Monday, February 17, 2020

Review for "Aurora Rising" by Amie Kaufman and Jay Kristoff

I believe of all the places I have not fit, I fit here a little better.

This book is made for a very specific audience: if you love ragtag teams of misfits who are tasked with saving the universe, this book is for you. There were actually a lot of parallels between this book and other similarly themed stories. You can't miss the similarities between Aurora and Steve Rogers, nor the similarities between the Ra'haam and Ego from Guardians of the Galaxy Vol. 2. In general, this book is very reminiscent of the GOTG gang, but the stories and characters are still different enough that the story was fresh and intriguing.

Resultado de imagen de aurora rising book cover

Rating: ★★★★☆

I feel the vastness around me, how small I am, one tiny mote of animated carbon and water among an ocean of infinity.

While some of the plot points may have been recycled, I think the general structure of the story is unique. I rarely read multi-POV YA fantasy/sci-fi books that don't have the love interests as the main girl character with the main boy character. It was refreshing to ship Aurora with Kal, who is super cool, but not the main boy character Tyler, who I thought Aurora would end up with after the intro. Speaking of Kal, I'm a big fan. I'm not always into the big brooding manly-man type (note: Matthias from Six of Crows), but Kal was pretty swoonworthy. I like that his romance with Aurora was a sparse, cautious kind of instalove.

As for the other characters, I liked Tyler and Aurora more than I usually like main characters in fantasy/sci-fi series. I thought their reactions made a lot of sense for their characters' backstories. I really loved Scarlett and Finian, and I wish we have gotten more of them, and of their undeniably blooming romance. I don't think Zila was a necessary asset, but it was still kinda cool to see her little socially awkward tidbits. It's almost like reading as an outsider to the group. Cat was half annoying and half cool, in all honesty SPOILER I didn't think she was the right choice to die, I think it wasn't the most effective death and that they spent too much time of her dying professing her love for Tyler when they didn't touch much on it in the rest of the novel.

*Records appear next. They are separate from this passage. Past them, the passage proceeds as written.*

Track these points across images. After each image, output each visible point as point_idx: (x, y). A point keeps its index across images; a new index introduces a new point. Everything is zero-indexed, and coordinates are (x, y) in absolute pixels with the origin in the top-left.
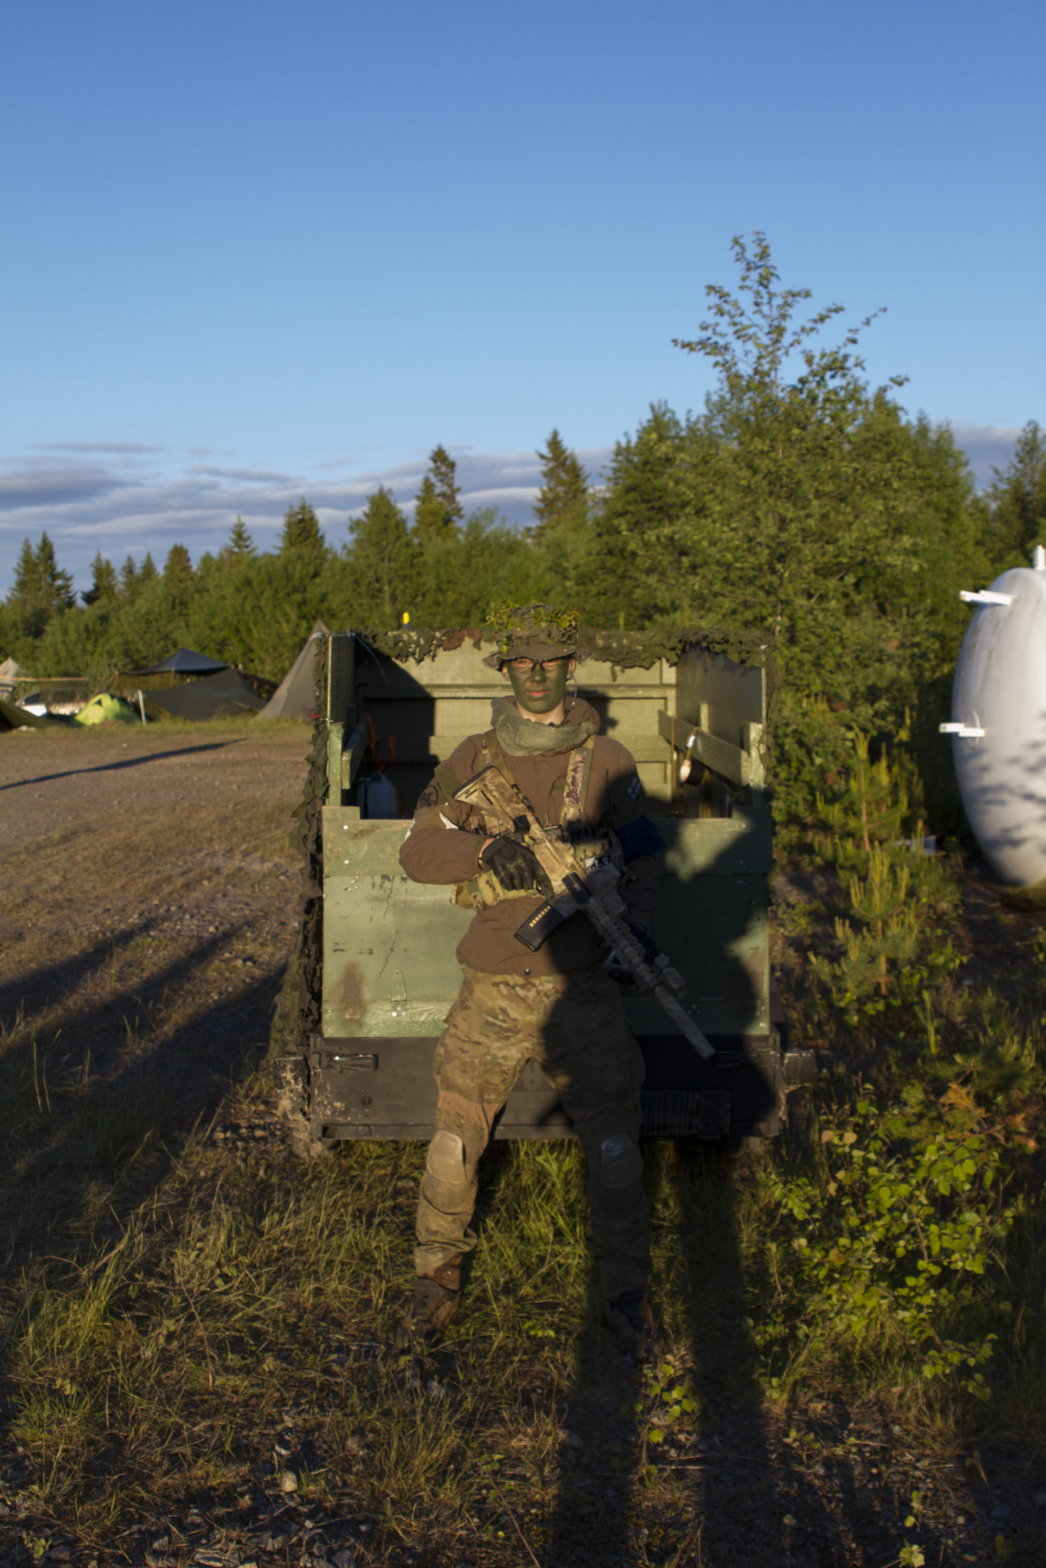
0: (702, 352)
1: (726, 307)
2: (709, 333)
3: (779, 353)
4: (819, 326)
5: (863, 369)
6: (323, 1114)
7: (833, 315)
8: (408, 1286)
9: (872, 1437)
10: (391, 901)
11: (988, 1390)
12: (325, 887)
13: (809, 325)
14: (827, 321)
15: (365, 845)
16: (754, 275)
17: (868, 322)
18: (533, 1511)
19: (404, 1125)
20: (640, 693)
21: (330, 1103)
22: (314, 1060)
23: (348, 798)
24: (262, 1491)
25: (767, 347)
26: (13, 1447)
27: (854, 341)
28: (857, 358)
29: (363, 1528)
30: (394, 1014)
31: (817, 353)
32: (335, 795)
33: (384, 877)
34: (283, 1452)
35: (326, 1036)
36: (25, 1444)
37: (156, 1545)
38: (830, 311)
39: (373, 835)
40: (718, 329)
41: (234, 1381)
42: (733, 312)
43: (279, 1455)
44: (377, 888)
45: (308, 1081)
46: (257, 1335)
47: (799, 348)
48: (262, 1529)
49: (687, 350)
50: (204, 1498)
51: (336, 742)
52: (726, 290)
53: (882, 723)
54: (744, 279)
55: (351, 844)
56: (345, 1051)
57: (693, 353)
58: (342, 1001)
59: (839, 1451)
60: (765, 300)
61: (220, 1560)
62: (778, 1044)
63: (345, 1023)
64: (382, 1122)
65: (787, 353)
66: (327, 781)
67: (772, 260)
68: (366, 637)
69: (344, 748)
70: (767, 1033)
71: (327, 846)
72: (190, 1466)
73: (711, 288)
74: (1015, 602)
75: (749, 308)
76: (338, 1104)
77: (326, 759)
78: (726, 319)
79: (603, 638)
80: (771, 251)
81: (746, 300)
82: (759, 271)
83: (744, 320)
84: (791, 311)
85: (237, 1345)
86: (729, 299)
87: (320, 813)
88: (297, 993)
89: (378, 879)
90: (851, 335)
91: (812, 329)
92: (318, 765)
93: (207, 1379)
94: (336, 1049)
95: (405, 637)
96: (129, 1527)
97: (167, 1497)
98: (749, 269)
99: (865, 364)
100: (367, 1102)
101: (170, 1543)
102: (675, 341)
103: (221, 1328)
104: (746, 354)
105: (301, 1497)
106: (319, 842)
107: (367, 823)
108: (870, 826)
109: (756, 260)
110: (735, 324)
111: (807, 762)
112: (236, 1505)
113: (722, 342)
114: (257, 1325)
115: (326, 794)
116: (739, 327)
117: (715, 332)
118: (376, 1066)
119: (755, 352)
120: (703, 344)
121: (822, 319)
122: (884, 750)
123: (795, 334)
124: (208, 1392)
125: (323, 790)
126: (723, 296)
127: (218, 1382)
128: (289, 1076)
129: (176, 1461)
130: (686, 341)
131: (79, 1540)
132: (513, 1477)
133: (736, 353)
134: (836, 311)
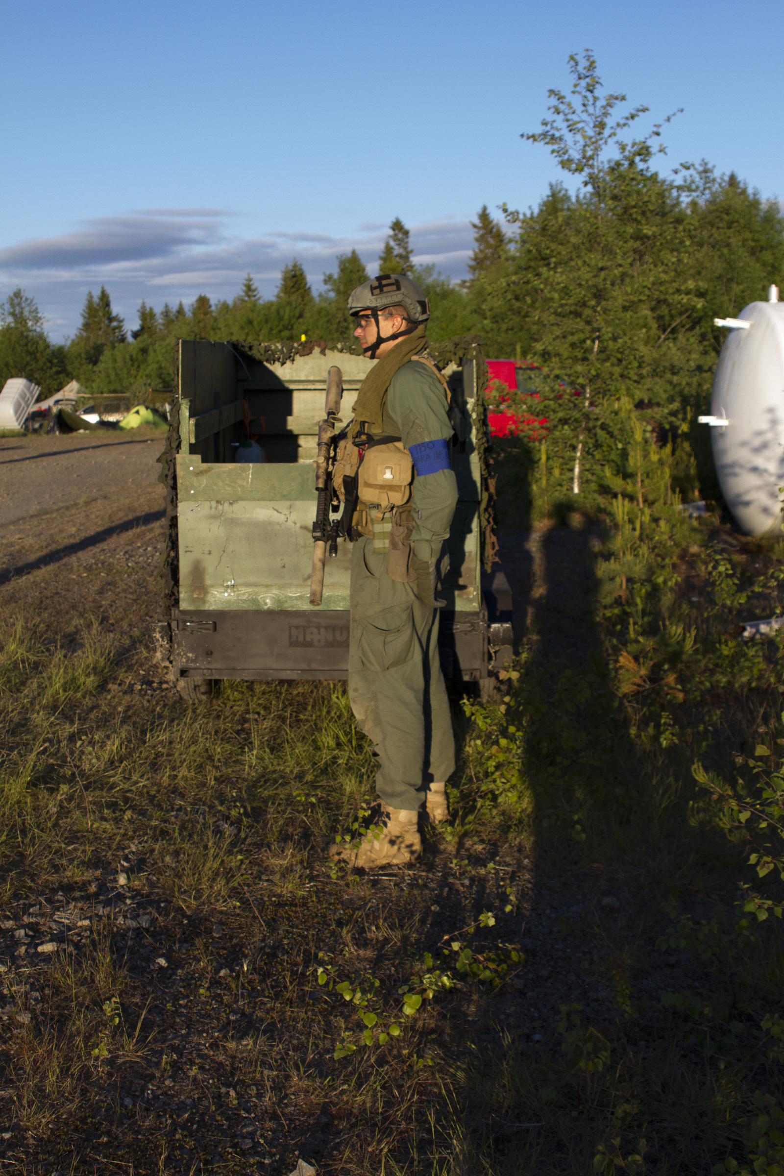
0: (542, 142)
1: (562, 107)
2: (548, 128)
3: (601, 142)
4: (630, 122)
5: (666, 153)
6: (181, 662)
7: (640, 114)
8: (234, 775)
9: (508, 865)
10: (223, 519)
11: (584, 836)
12: (179, 509)
13: (622, 122)
14: (636, 119)
15: (204, 481)
16: (583, 83)
17: (668, 120)
18: (273, 899)
19: (234, 669)
21: (185, 654)
22: (174, 625)
23: (193, 449)
24: (105, 884)
25: (590, 138)
27: (658, 134)
28: (661, 145)
29: (162, 905)
30: (226, 594)
31: (628, 141)
32: (185, 447)
33: (218, 502)
34: (125, 864)
35: (182, 609)
37: (31, 910)
38: (638, 110)
39: (209, 474)
40: (555, 125)
41: (107, 826)
42: (567, 111)
43: (123, 866)
44: (213, 510)
45: (171, 640)
46: (126, 800)
47: (614, 139)
48: (99, 902)
49: (531, 140)
50: (68, 888)
51: (185, 412)
52: (563, 94)
53: (673, 419)
54: (576, 86)
55: (195, 479)
56: (194, 619)
57: (536, 143)
58: (191, 586)
59: (483, 871)
60: (591, 102)
61: (68, 919)
62: (486, 618)
63: (194, 601)
64: (219, 667)
65: (606, 143)
66: (180, 437)
67: (597, 72)
68: (243, 346)
69: (191, 416)
70: (478, 610)
71: (180, 481)
72: (65, 870)
73: (552, 92)
74: (752, 326)
75: (579, 108)
76: (190, 655)
77: (179, 423)
78: (561, 116)
80: (597, 64)
81: (576, 102)
82: (588, 80)
83: (575, 118)
84: (611, 110)
85: (113, 806)
86: (564, 100)
87: (175, 459)
88: (164, 581)
89: (214, 504)
90: (655, 129)
91: (625, 125)
92: (175, 428)
93: (87, 824)
94: (188, 618)
95: (273, 347)
96: (18, 901)
97: (46, 887)
98: (580, 78)
99: (667, 150)
100: (209, 653)
101: (40, 909)
102: (522, 136)
103: (105, 797)
104: (576, 143)
105: (129, 888)
106: (175, 478)
107: (205, 466)
108: (643, 490)
109: (584, 72)
110: (568, 120)
111: (614, 447)
112: (86, 891)
113: (557, 134)
114: (128, 794)
115: (179, 446)
116: (571, 122)
117: (552, 128)
118: (215, 629)
119: (582, 142)
120: (545, 135)
121: (633, 117)
122: (670, 438)
123: (612, 128)
124: (88, 831)
125: (177, 443)
126: (561, 98)
127: (94, 826)
128: (158, 636)
129: (56, 868)
130: (530, 134)
132: (268, 881)
133: (568, 143)
134: (643, 111)
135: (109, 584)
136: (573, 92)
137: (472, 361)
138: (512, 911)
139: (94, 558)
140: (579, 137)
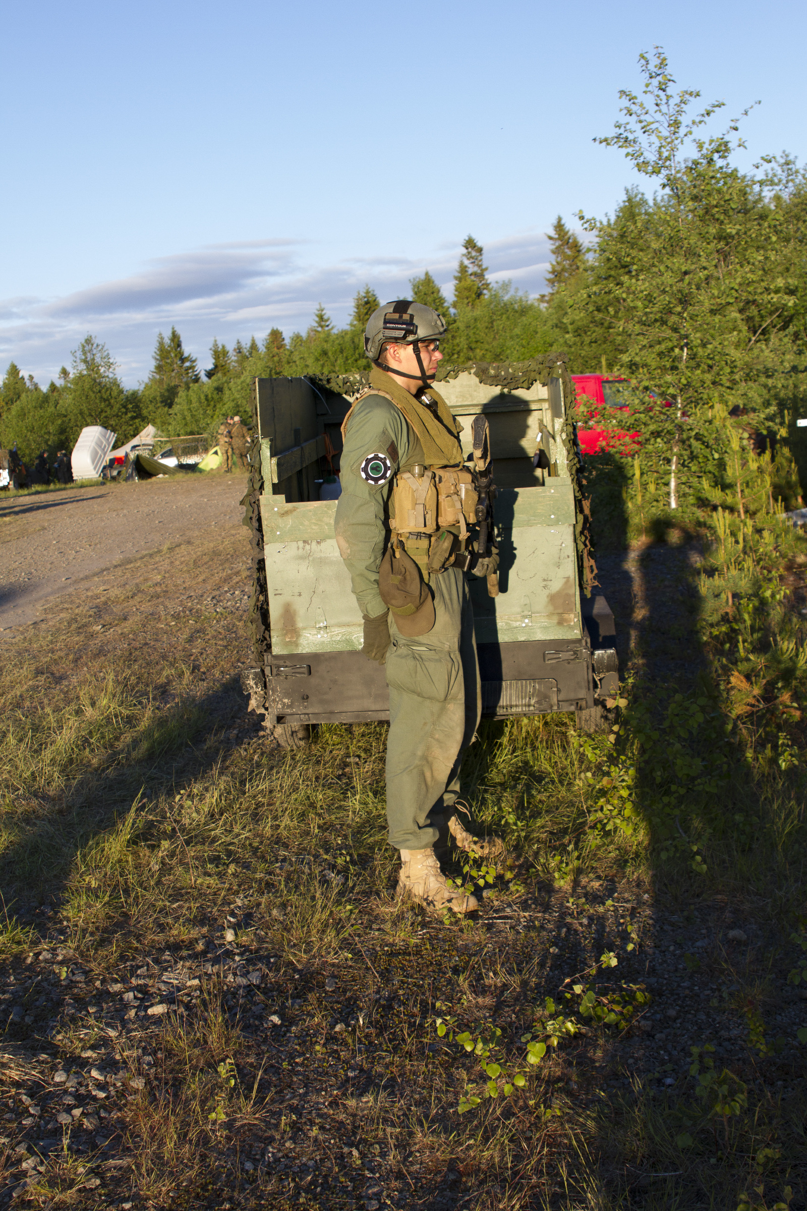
0: (616, 146)
1: (634, 108)
2: (622, 130)
3: (676, 142)
4: (706, 119)
5: (745, 148)
6: (277, 708)
7: (716, 109)
9: (627, 901)
10: (311, 558)
11: (705, 867)
12: (266, 552)
13: (698, 119)
14: (712, 114)
15: (289, 521)
16: (655, 82)
18: (386, 949)
19: (332, 713)
20: (522, 407)
21: (281, 700)
22: (267, 671)
23: (276, 489)
24: (213, 942)
25: (666, 138)
26: (61, 922)
27: (736, 129)
28: (740, 140)
29: (272, 960)
30: (319, 636)
31: (706, 140)
32: (268, 488)
33: (305, 542)
34: (232, 920)
35: (275, 654)
36: (68, 920)
37: (139, 972)
38: (714, 106)
39: (295, 513)
40: (628, 127)
41: (212, 881)
42: (639, 112)
43: (229, 921)
44: (301, 550)
45: (265, 687)
46: (229, 853)
47: (691, 137)
48: (208, 961)
49: (604, 144)
50: (175, 947)
51: (266, 451)
52: (634, 94)
53: (771, 424)
54: (647, 86)
55: (280, 520)
56: (288, 663)
57: (609, 147)
58: (283, 629)
59: (601, 909)
60: (664, 101)
61: (177, 979)
62: (589, 645)
63: (287, 644)
64: (316, 711)
65: (682, 141)
66: (262, 478)
67: (669, 70)
69: (272, 456)
70: (580, 637)
71: (264, 523)
72: (171, 928)
73: (623, 92)
75: (652, 108)
76: (286, 701)
77: (260, 463)
78: (634, 117)
79: (494, 368)
80: (668, 61)
82: (659, 78)
83: (648, 118)
84: (685, 108)
85: (216, 860)
86: (636, 101)
87: (258, 500)
88: (254, 626)
89: (301, 544)
90: (733, 124)
91: (700, 122)
92: (255, 468)
93: (191, 880)
94: (281, 663)
96: (125, 963)
97: (153, 947)
99: (746, 144)
100: (305, 698)
101: (148, 970)
102: (595, 140)
103: (207, 851)
104: (650, 145)
105: (237, 944)
106: (259, 520)
107: (291, 505)
108: (744, 501)
109: (655, 70)
110: (641, 122)
112: (194, 949)
113: (631, 137)
114: (230, 847)
115: (262, 487)
116: (644, 124)
117: (625, 130)
118: (310, 673)
119: (658, 144)
120: (618, 138)
121: (708, 114)
122: (768, 445)
123: (687, 126)
124: (191, 888)
125: (259, 484)
126: (632, 99)
127: (198, 882)
128: (252, 682)
129: (162, 927)
130: (603, 137)
131: (92, 970)
132: (379, 930)
133: (642, 145)
134: (719, 106)
135: (198, 632)
136: (645, 92)
137: (557, 379)
138: (634, 949)
139: (181, 606)
140: (653, 138)
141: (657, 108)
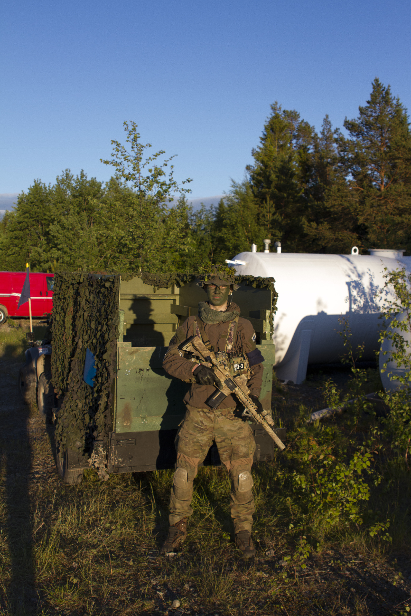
0: (111, 165)
3: (140, 167)
4: (156, 158)
6: (113, 464)
10: (142, 379)
12: (118, 374)
13: (152, 157)
14: (159, 156)
15: (135, 357)
16: (131, 137)
17: (171, 158)
19: (145, 466)
20: (166, 297)
21: (117, 459)
23: (126, 339)
25: (135, 164)
26: (53, 608)
27: (166, 165)
30: (143, 422)
32: (121, 338)
34: (161, 593)
35: (117, 432)
36: (57, 606)
39: (137, 353)
41: (119, 570)
42: (122, 151)
44: (138, 374)
45: (108, 451)
49: (106, 163)
51: (122, 317)
52: (119, 142)
54: (128, 138)
55: (129, 357)
57: (108, 165)
58: (123, 418)
60: (135, 146)
63: (124, 427)
64: (136, 465)
66: (119, 332)
71: (120, 357)
73: (113, 141)
74: (248, 264)
75: (129, 149)
77: (118, 323)
78: (120, 153)
80: (137, 128)
82: (133, 135)
83: (127, 154)
86: (120, 146)
89: (138, 370)
91: (153, 159)
92: (115, 326)
94: (121, 437)
98: (129, 134)
100: (131, 457)
102: (101, 160)
105: (185, 608)
107: (135, 348)
109: (132, 131)
113: (119, 161)
115: (118, 337)
116: (125, 156)
118: (136, 443)
119: (132, 166)
120: (112, 162)
121: (156, 156)
123: (146, 160)
124: (112, 576)
127: (113, 572)
128: (101, 449)
130: (106, 160)
133: (125, 166)
134: (162, 153)
136: (127, 141)
140: (129, 163)
141: (132, 149)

It might've been better if she and Tyler had eventually gotten together, but as it was it just felt unfinished. Which, in all fairness, may have been intentional; it just wasn't satisfying to me. END SPOILER I do have to note that the constant POV-switching was hard to keep up with at times. If the characters had had more distinctive voices I might not have been looking back at the chapter heading every time to see who was talking. Tyler, Scar, and Cat were really similar and only by context (like their positions) would you be able to pick them out. Still, I liked that the story was in so many viewpoints because it showed how ALL of the squad was caught up in this new war, not just Aurora, even though she is the "main" character.

Overall, this is a solid new YA sci-fi series. I thought the world building was set at an appropriate pace, and I love the detail in the wars and worlds and species. I will definitely be picking up the sequel in May (if I can remember the events of this book by then).